Veinte minutos después, el cinco puertas blanco se detuvo en un aparcamiento de Dersthorpe junto al que vivían Elsie y Cherisse Hogan. El sargento Brian Mudie se abrió el chaleco policial impermeable y buscó bajo el asiento su pesada linterna Maglite.
– Parece que la mayoría están cerrados -dijo la agente Wendy Clissold a la luz de los faros del coche patrulla-. Yo tampoco dejaría abierto mi coche si tuviera que aparcarlo en un vertedero como éste. Lo más probable es que al volver me lo encontrara sobre cuatro ladrillos en vez de ruedas.
Mudie pensó en quedarse dentro del coche y enfocar por la ventanilla a los coches con su linterna, mientras Wendy hacía circular el coche patrulla por el aparcamiento, pero las instrucciones de Don Whitten habían sido claras: tenían que hacer la inspección a pie, mirar a través de las ventanas de los garajes y detrás de los muros… aunque fuera un incordio. Así que se caló su húmeda gorra una vez más. Llevaba la cubierta impermeable de la gorra en la guantera del salpicadero, pero Mudie prefirió dejarla allí porque pensaba que estaba ridículo con ella, se parecía demasiado a los gorritos que se ponen las mujeres para ducharse.
Movió los dedos de los pies dentro de sus empapados Doc Martens y salió al exterior. El viento soplaba desde el mar y tuvo que aguantarse la gorra con la mano libre mientras cerraba la puerta del coche con la rodilla. Dentro, Wendy Clissold quedó brevemente iluminada al encender un cigarrillo. Dios, era una mujer preciosa.
Tardó cinco minutos en revisar todo el aparcamiento y ocho más en comprobar todos los coches frente al Lazy W, asegurándose de que ninguno de los que estaban cubiertos por una funda del Londis Minimart era un Vauxhall Astra. Incluso les dio un susto a dos chicos que estaban fumando un canuto dentro de un Ford Capri estacionado frente al mar.
– ¿Algo interesante? -preguntó Wendy, mientras él lanzaba su empapado equipo al asiento de atrás.
– Claro que no. Pásame uno de esos cigarrillos.
Mientras él lo encendía, Wendy Clissold arrancó lentamente en dirección a Marsh Creake. A medio camino, metió el coche en el arcén y apagó motor y luces, dejando únicamente el débil siseo del intercomunicador. En el lado de la carretera que daba al mar se veía el salto de la espuma al romper las olas contra la playa.
Permanecieron en silencio mientras él terminaba su cigarrillo.
– ¿Seguro que tu esposa no sospecha nada? -preguntó ella al fin.
– ¿Doreen? No; está demasiado ocupada con sus culebrones y loterías.
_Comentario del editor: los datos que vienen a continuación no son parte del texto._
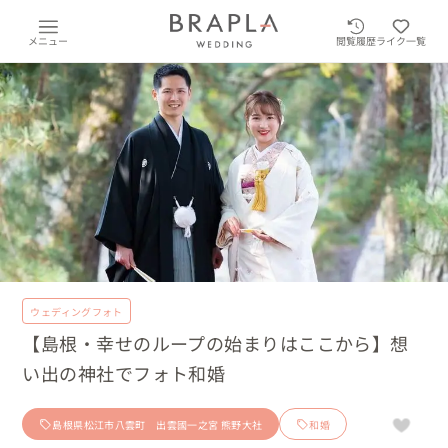
メニュー
閲覧履歴
ライク一覧
ウェディングフォト
【島根・幸せのループの始まりはここから】想
い出の神社でフォト和婚
島根県松江市八雲町 出雲國一之宮 熊野大社
和婚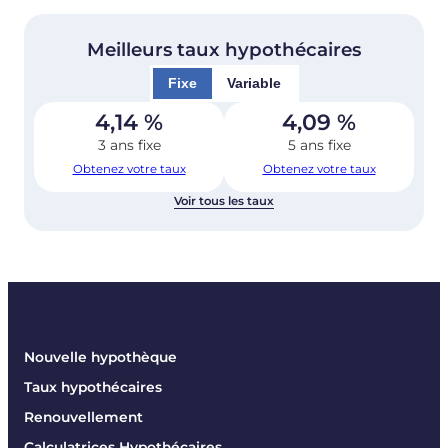
Meilleurs taux hypothécaires
Fixe
Variable
4,14
%
4,09
%
3 ans fixe
5 ans fixe
Obtenez votre taux
Obtenez votre taux
Voir tous les taux
Nouvelle hypothèque
Taux hypothécaires
Renouvellement
Calculatrices Hypothécaires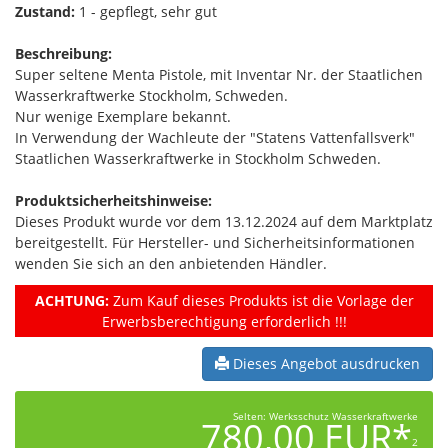
Zustand:
1 - gepflegt, sehr gut
Beschreibung:
Super seltene Menta Pistole, mit Inventar Nr. der Staatlichen
Wasserkraftwerke Stockholm, Schweden.
Nur wenige Exemplare bekannt.
In Verwendung der Wachleute der "Statens Vattenfallsverk"
Staatlichen Wasserkraftwerke in Stockholm Schweden.
Produktsicherheitshinweise:
Dieses Produkt wurde vor dem 13.12.2024 auf dem Marktplatz
bereitgestellt. Für Hersteller- und Sicherheitsinformationen
wenden Sie sich an den anbietenden Händler.
ACHTUNG:
Zum Kauf dieses Produkts ist die Vorlage der
Erwerbsberechtigung erforderlich !!!
Dieses Angebot ausdrucken
Selten: Werksschutz Wasserkraftwerke
780,00 EUR*
2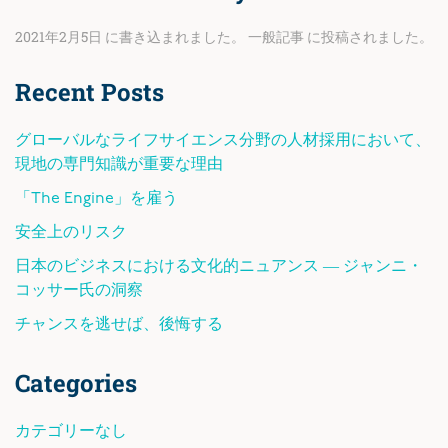
2021年2月5日
に書き込まれました。
一般記事
に投稿されました。
Recent Posts
グローバルなライフサイエンス分野の人材採用において、
現地の専門知識が重要な理由
「The Engine」を雇う
安全上のリスク
日本のビジネスにおける文化的ニュアンス ― ジャンニ・
コッサー氏の洞察
チャンスを逃せば、後悔する
Categories
カテゴリーなし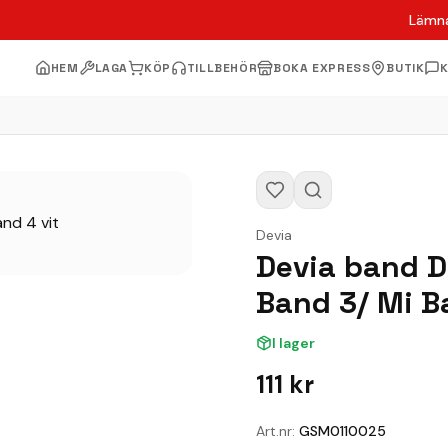
Lämna
HEM
LAGA
KÖP
TILLBEHÖR
BOKA EXPRESS
BUTIK
Devia
Devia band D
Band 3/ Mi B
I lager
111
kr
Art.nr:
GSM0110025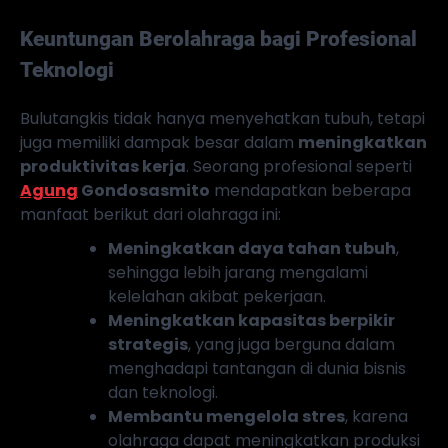
Keuntungan Berolahraga bagi Profesional
Teknologi
Bulutangkis tidak hanya menyehatkan tubuh, tetapi
juga memiliki dampak besar dalam
meningkatkan
produktivitas kerja
. Seorang profesional seperti
Agung
Gondosasmito
mendapatkan beberapa
manfaat berikut dari olahraga ini:
Meningkatkan daya tahan tubuh
,
sehingga lebih jarang mengalami
kelelahan akibat pekerjaan.
Meningkatkan kapasitas berpikir
strategis
, yang juga berguna dalam
menghadapi tantangan di dunia bisnis
dan teknologi.
Membantu mengelola stres
, karena
olahraga dapat meningkatkan produksi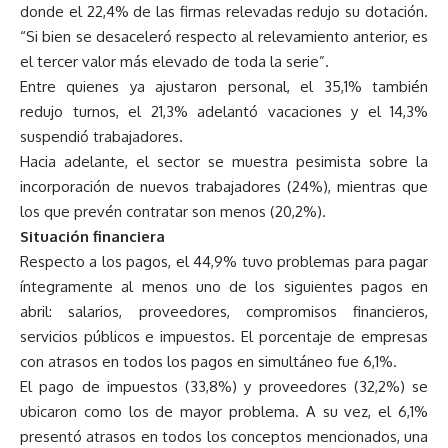
donde el 22,4% de las firmas relevadas redujo su dotación.
“Si bien se desaceleró respecto al relevamiento anterior, es
el tercer valor más elevado de toda la serie”.
Entre quienes ya ajustaron personal, el 35,1% también
redujo turnos, el 21,3% adelantó vacaciones y el 14,3%
suspendió trabajadores.
Hacia adelante, el sector se muestra pesimista sobre la
incorporación de nuevos trabajadores (24%), mientras que
los que prevén contratar son menos (20,2%).
Situación financiera
Respecto a los pagos, el 44,9% tuvo problemas para pagar
íntegramente al menos uno de los siguientes pagos en
abril: salarios, proveedores, compromisos financieros,
servicios públicos e impuestos. El porcentaje de empresas
con atrasos en todos los pagos en simultáneo fue 6,1%.
El pago de impuestos (33,8%) y proveedores (32,2%) se
ubicaron como los de mayor problema. A su vez, el 6,1%
presentó atrasos en todos los conceptos mencionados, una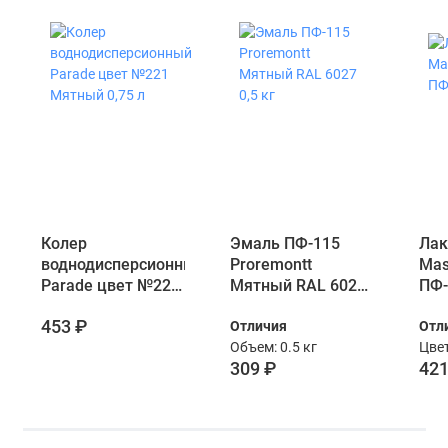
Колер
Эмаль ПФ-115
Лак
воднодисперсионный
Proremontt
Mas
Parade цвет №221
Мятный RAL 6027
ПФ-
Мятный 0,75 л
0,5 кг
453 ₽
Отличия
Отл
Объем: 0.5 кг
Цве
309 ₽
421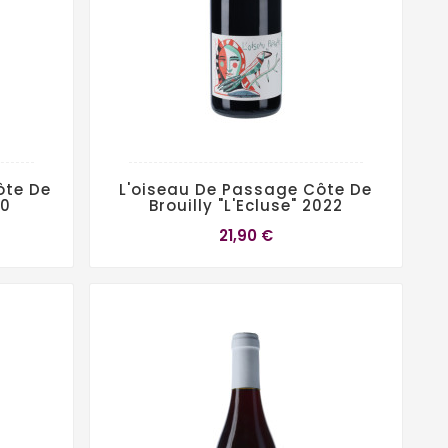
ôte De
L'oiseau De Passage Côte De
20
Brouilly "L'Ecluse" 2022
21,90 €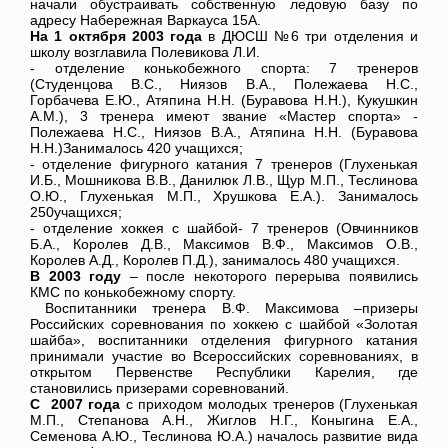
начали обустраивать собственную ледовую базу по
адресу Набережная Варкауса 15А.
На 1 октября 2003 года
в ДЮСШ №6 три отделения и
школу возглавила Полевикова Л.И.
- отделение конькобежного спорта: 7 тренеров
(Студенцова В.С., Ниязов В.А., Полежаева Н.С.,
Горбачева Е.Ю., Атяпина Н.Н. (Буравова Н.Н.), Кукушкин
А.М.), 3 тренера имеют звание «Мастер спорта» -
Полежаева Н.С., Ниязов В.А., Атяпина Н.Н. (Буравова
Н.Н.)Занималось 420 учащихся;
- отделение фигурного катания 7 тренеров (Глухенькая
И.Б., Мошникова В.В., Данилюк Л.В., Щур М.П., Теслинова
О.Ю., Глухенькая М.П., Хрушкова Е.А.). Занималось
250учащихся;
- отделение хоккея с шайбой- 7 тренеров (Овчинников
Б.А., Королев Д.В., Максимов В.Ф., Максимов О.В.,
Королев А.Д., Королев П.Д.), занималось 480 учащихся.
В 2003 году
– после некоторого перерыва появились
КМС по конькобежному спорту.
Воспитанники тренера В.Ф. Максимова –призеры
Российских соревнования по хоккею с шайбой «Золотая
шайба», воспитанники отделения фигурного катания
принимали участие во Всероссийских соревнованиях, в
открытом Первенстве Республики Карелия, где
становились призерами соревнований.
С 2007 года
с приходом молодых тренеров (Глухенькая
М.П., Степанова А.Н., Жиглов Н.Г., Коныгина Е.А.,
Семенова А.Ю., Теслинова Ю.А.) началось развитие вида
Y para ser sincero, tampoco me importaría.
– ¿Y Noelle? -siguió preguntando Clissold-. Dijiste que acababa de empezar en la escuela nueva.
– Se dará cuenta tarde o temprano, ¿no? -respondió Mudie con fatalismo. Abrió su ventanilla unos centímetros y lanzó al exterior la colilla, antes de girarse hacia Clissold.
Un par de minutos después, ella separó la cabeza de la de su compañero. Mudie parpadeó desconcertado.
– ¿Qué ocurre, cariño?
– Esos bungalows del paseo. Creo haber visto luz en uno de ellos.
– Whitten habló de Brancaster, Marsh Creake y Dersthorpe. No dijo nada del paseo.
– Aun así, sigo creyendo que deberíamos echar un vistazo.
– Cuando nos paguen un extra, haremos un par de kilómetros extra. Hasta entonces, que les den. -Ella dudó. La lluvia repicaba contra las ventanillas-. Además, tenemos que estar en Fakenham dentro de media hora. Eso nos deja… ¿qué? ¿Un cuarto?
Deslizó su mano por la suave y cálida cintura que asomaba por encima de los pantalones del uniforme. Ella se tendió en el asiento, dubitativa pero placenteramente.
– Es usted malo, sargento Mudie. Y me está dando muy mal ejemplo.
– ¿Y qué piensa hacer al respecto, agente Clissold? -susurró él, hundiendo el rostro en el pelo de su compañera-. ¿Arrestarme?